La replica dei centri sociali, alla decisione della sindaca di torino Chiara Appenino, non si è fatta attendere. L’accusa da parte del principale gruppo che ha guidato l’occupazione nel 2013 è che il Comune si sia limitato a trovare i soldi per lo sgombero, ma che non abbia pensato al resto. Ma andiamo per gradi. Nella mattinata di mercoledì 30 novembre 2016 - dopo oltre tre anni di polemiche, provocazioni, minacce, violenze, rivolte e bombe carta -, la Appendino rompe gli indugi e comunica che è pronto il piano di #sgombero dei primi 250 extracomunitari, su un totale censito di quasi 800 e un totale reale di almeno 1.000 tra uomini e donne stipati in modo disumano tra alloggi ormai fatiscenti e semidistrutti e garage freddi e umidi dell'ex Moi.
Lo stesso piano di sgombero che l’ex sindaco Piero Fassino non era riuscito neppure ad avviare. Nei primi giorni di gennaio, quindi, si procederà. La situazione non è più procrastinabile. Non che prima lo fosse, se si considera che il 15 gennaio del 2015, Il Tribunale di #Torino, su richiesta della Procura, aveva disposto il sequestro preventivo delle palazzine di via Giordano Bruno, dove convivono almeno 25 etnie diverse, anche se la predominante è quella somala.
'Non c’è un vero piano'
Il centro sociale Gabrio, che da sempre si batte contro gli sgomberi e da sempre aiuta famiglie sfrattate (a prescindere dalla razza) a trovare dimora in qualche edificio abbandonato, in serata ha replicato: “Si annuncia che da inizio 2017 si procederà alla sgombero di una prima palazzina con la ricollocazione di centinaia di persone - sostiene il gruppo attraverso la pagina Facebook -, ma tutto sembra restare avvolto nell'ombra: che ne sarà di queste persone? Chi accederà ai progetti?

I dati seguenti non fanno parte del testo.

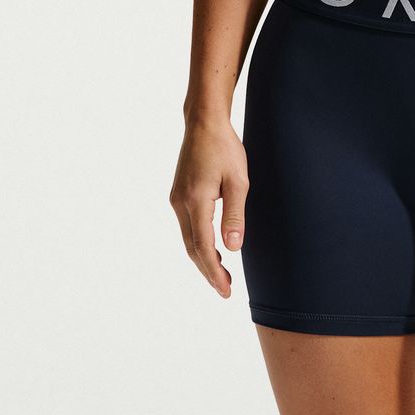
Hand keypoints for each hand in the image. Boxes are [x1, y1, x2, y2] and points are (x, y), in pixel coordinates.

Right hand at [170, 114, 249, 296]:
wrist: (203, 123)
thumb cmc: (225, 148)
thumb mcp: (238, 181)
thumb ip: (235, 215)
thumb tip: (232, 247)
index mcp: (195, 201)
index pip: (203, 246)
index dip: (214, 271)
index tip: (225, 289)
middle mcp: (180, 203)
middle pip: (192, 248)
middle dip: (208, 272)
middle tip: (225, 291)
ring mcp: (176, 200)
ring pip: (188, 239)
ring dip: (203, 259)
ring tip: (221, 276)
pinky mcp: (178, 195)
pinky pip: (188, 228)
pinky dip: (198, 244)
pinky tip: (212, 250)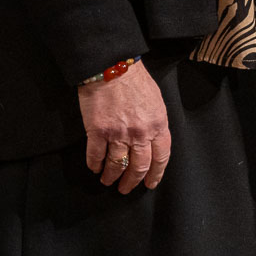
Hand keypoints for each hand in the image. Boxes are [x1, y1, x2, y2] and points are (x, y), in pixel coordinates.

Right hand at [77, 63, 170, 193]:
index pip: (161, 157)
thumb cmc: (136, 81)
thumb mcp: (156, 101)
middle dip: (132, 181)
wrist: (113, 67)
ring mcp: (118, 134)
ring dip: (111, 176)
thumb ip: (156, 123)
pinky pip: (95, 156)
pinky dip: (94, 165)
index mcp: (158, 124)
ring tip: (108, 181)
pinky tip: (94, 168)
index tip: (150, 183)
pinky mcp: (97, 132)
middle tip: (126, 188)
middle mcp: (140, 133)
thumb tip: (152, 141)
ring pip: (116, 165)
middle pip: (139, 166)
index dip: (156, 174)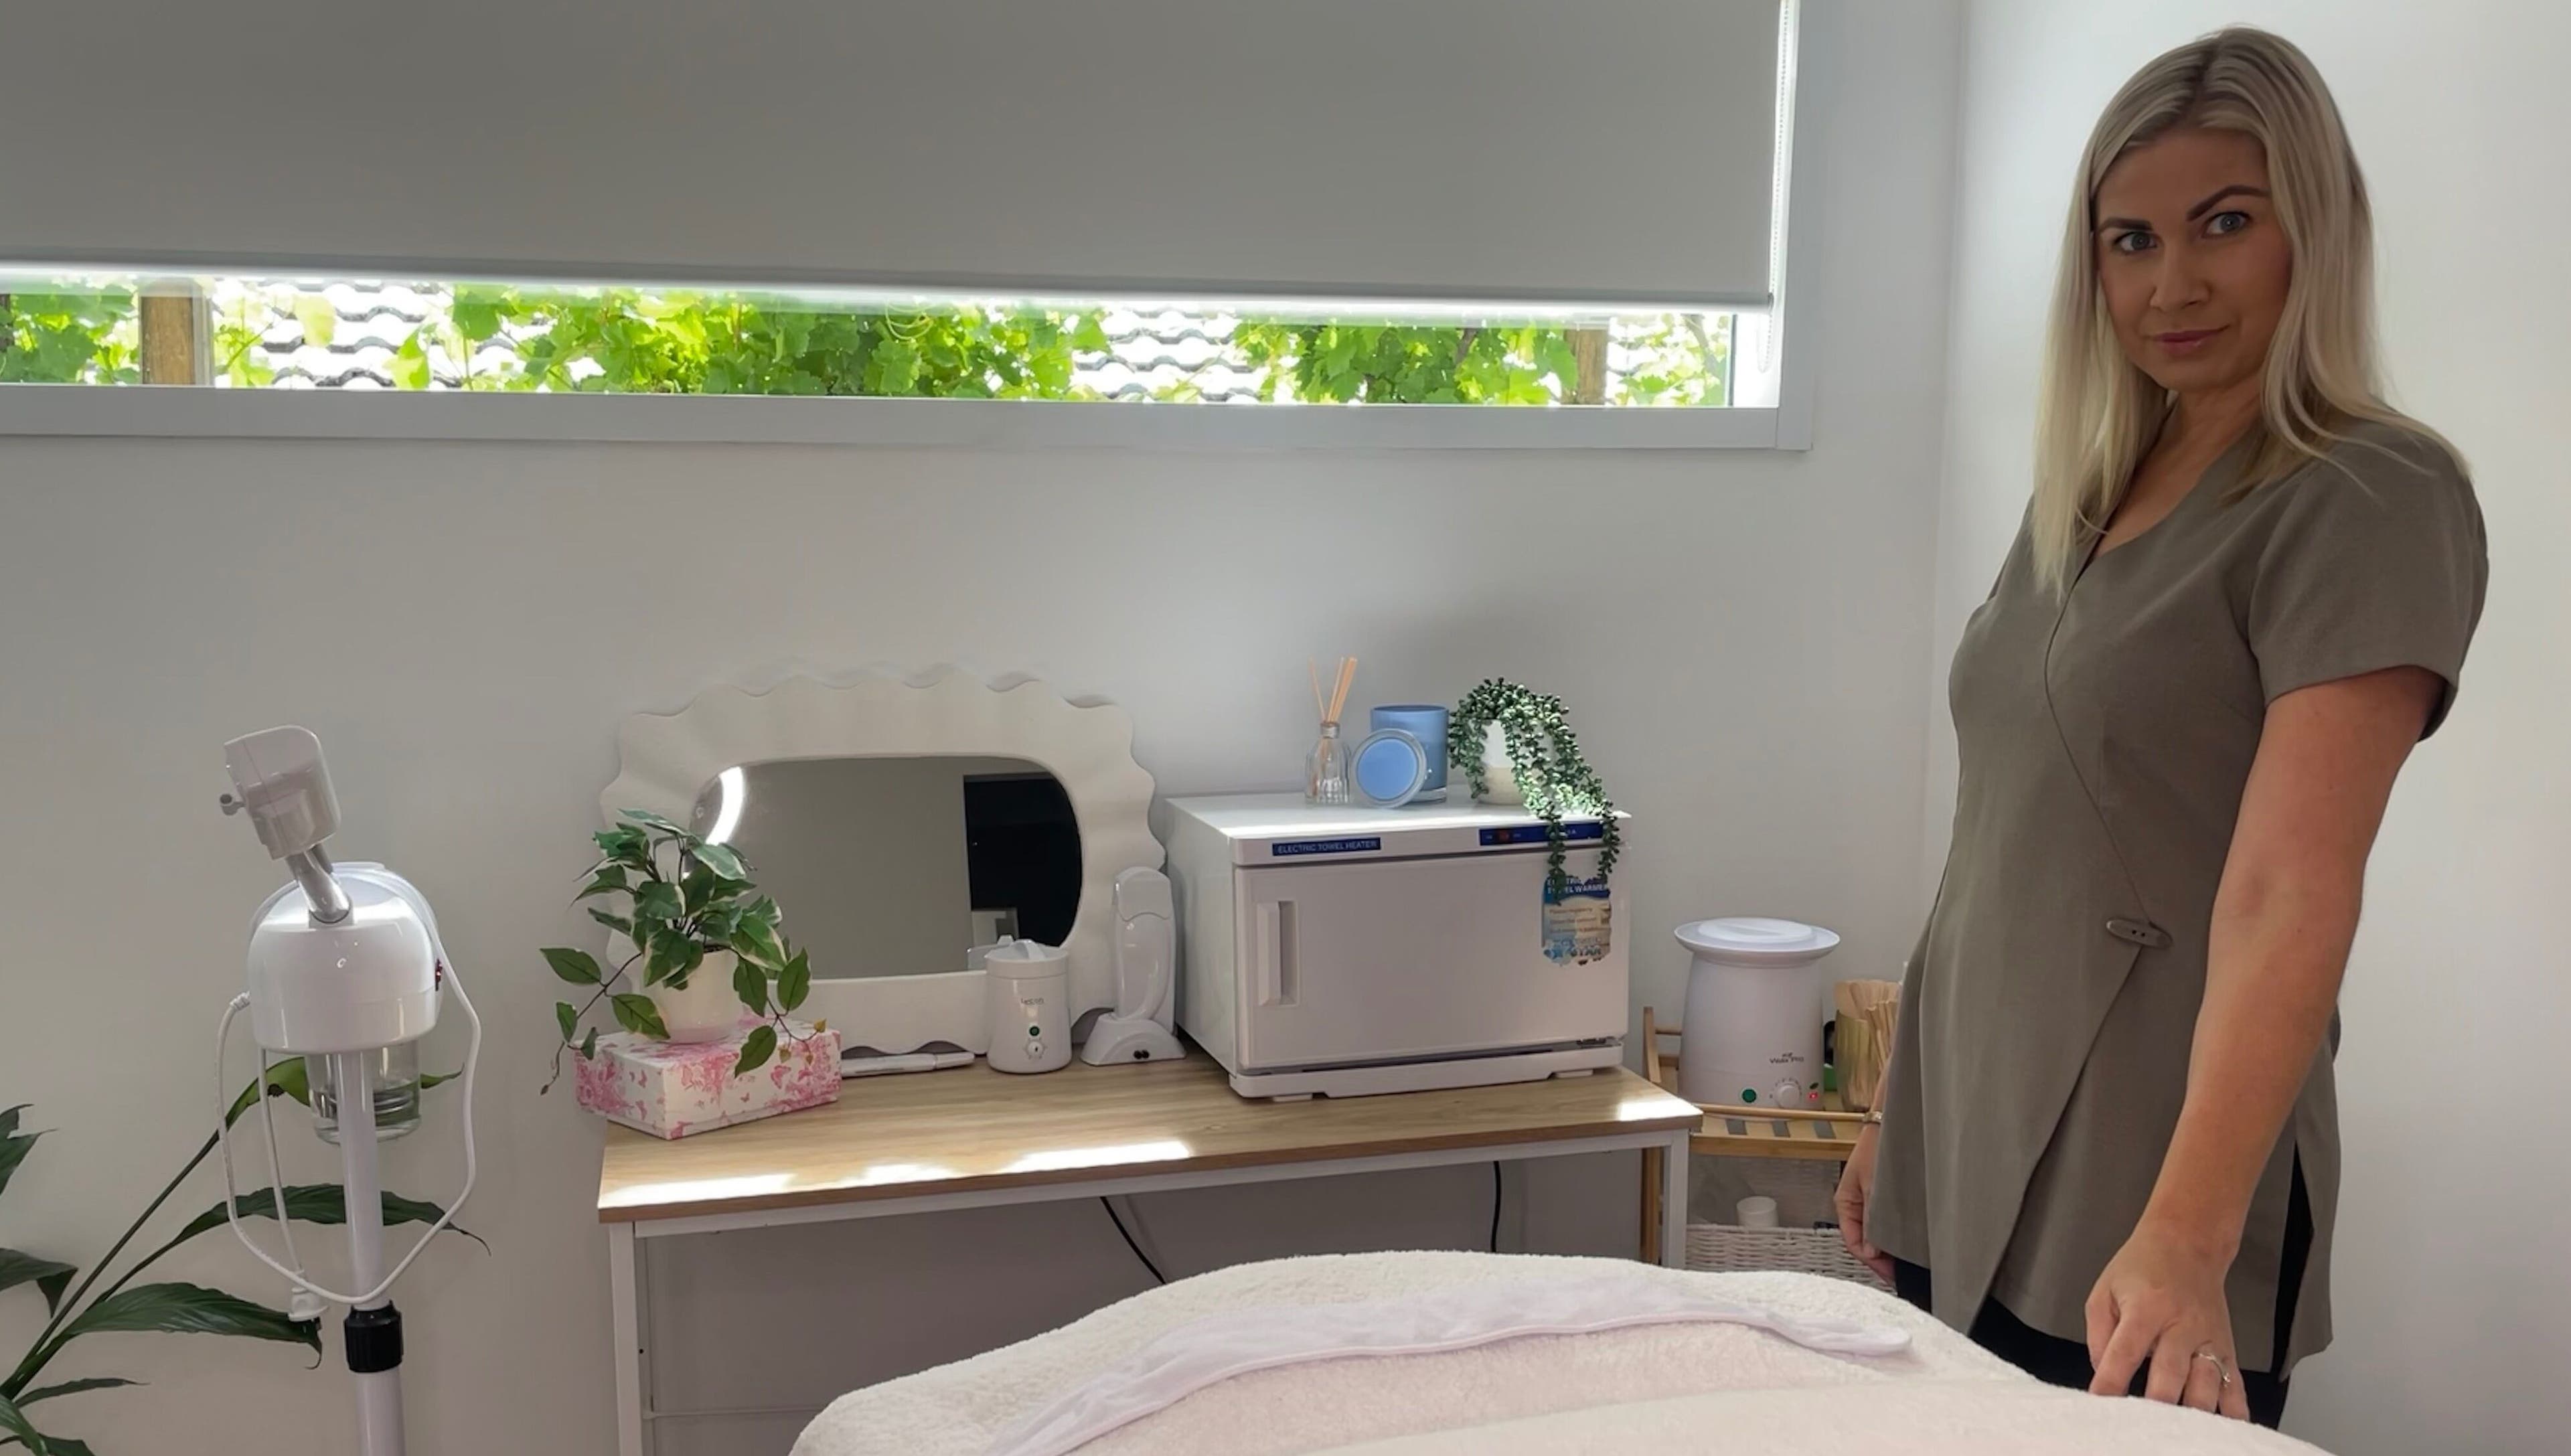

Di quali progetti stiamo parlando e per quanto tempo?”.
Una certezza c’è: il piano lo finanzierà il Governo (se non cade prima) e la San Paolo. “L'occupazione dell'ex Moi era nata proprio dopo la cosiddetta “Emergenza Nord-Africa”, una tipica storia italiana fatta di promesse, inefficienze, organizzazione improvvisata e business”. Il Gabrio denuncia che: “Per oltre due anni le persone sono state trattate come pacchi parcheggiati in hotel, campi e così via, gestiti dal quel variegato mondo che è il privato sociale: cooperative, ong, centri diocesani e ancora altri. Progetti che non hanno mai avuto la logica e la progettualità di percorsi di accoglienza all’insegna del diritto e della tutela della dignità, ma semplicemente, come già abbiamo ribadito più volte, quella dell’emergenza”.
'Persone come pacchi'
Il 28 febbraio 2013 il Governo dichiara cessata l’emergenza, concede un permesso umanitario della durata di un anno e “invita” i rifugiati ad abbandonare le strutture con la ricompensa di 500 euro. I giorni successivi ci raccontano di rifugiati buttati fuori dalle strutture e abbandonati al proprio destino, senza nessuna soluzione abitativa o di lavoro. Per questo, il 30 marzo 2013 centinaia di persone si riprendono una casa occupando l'ex villaggio olimpico, nato male e abbandonato da anni, dopo i “fasti” delle Olimpiadi Invernali di Torino 2006. Oggi si prova ad affrontare la questione nuovamente sotto i termini dell'emergenzialità, si ritorna a trattare le persone come pacchi da spostare.
L'obiettivo è sgomberare gli edifici, riportando la “pace” nel quartiere, per poi blindarli e far sì che non vengano occupati di nuovo. Infine, consegnarli al fondo speculativo città di Torino”. E’ un punto di vista. Quel che è certo è che dal 2013 ad oggi, in quel villaggio, è successo di tutto. Come è certo è che, dopo il primo sgombero di gennaio, resteranno ancora tre palazzine, garage compresi, piene zeppe di disperati. Come disperate sono anche quelle poche famiglie che, dalla fine del mese di settembre del 2006, avevano iniziato ad abitare alcuni dei 207 alloggi di quello che doveva divenire la parte residenziale di un buon quartiere.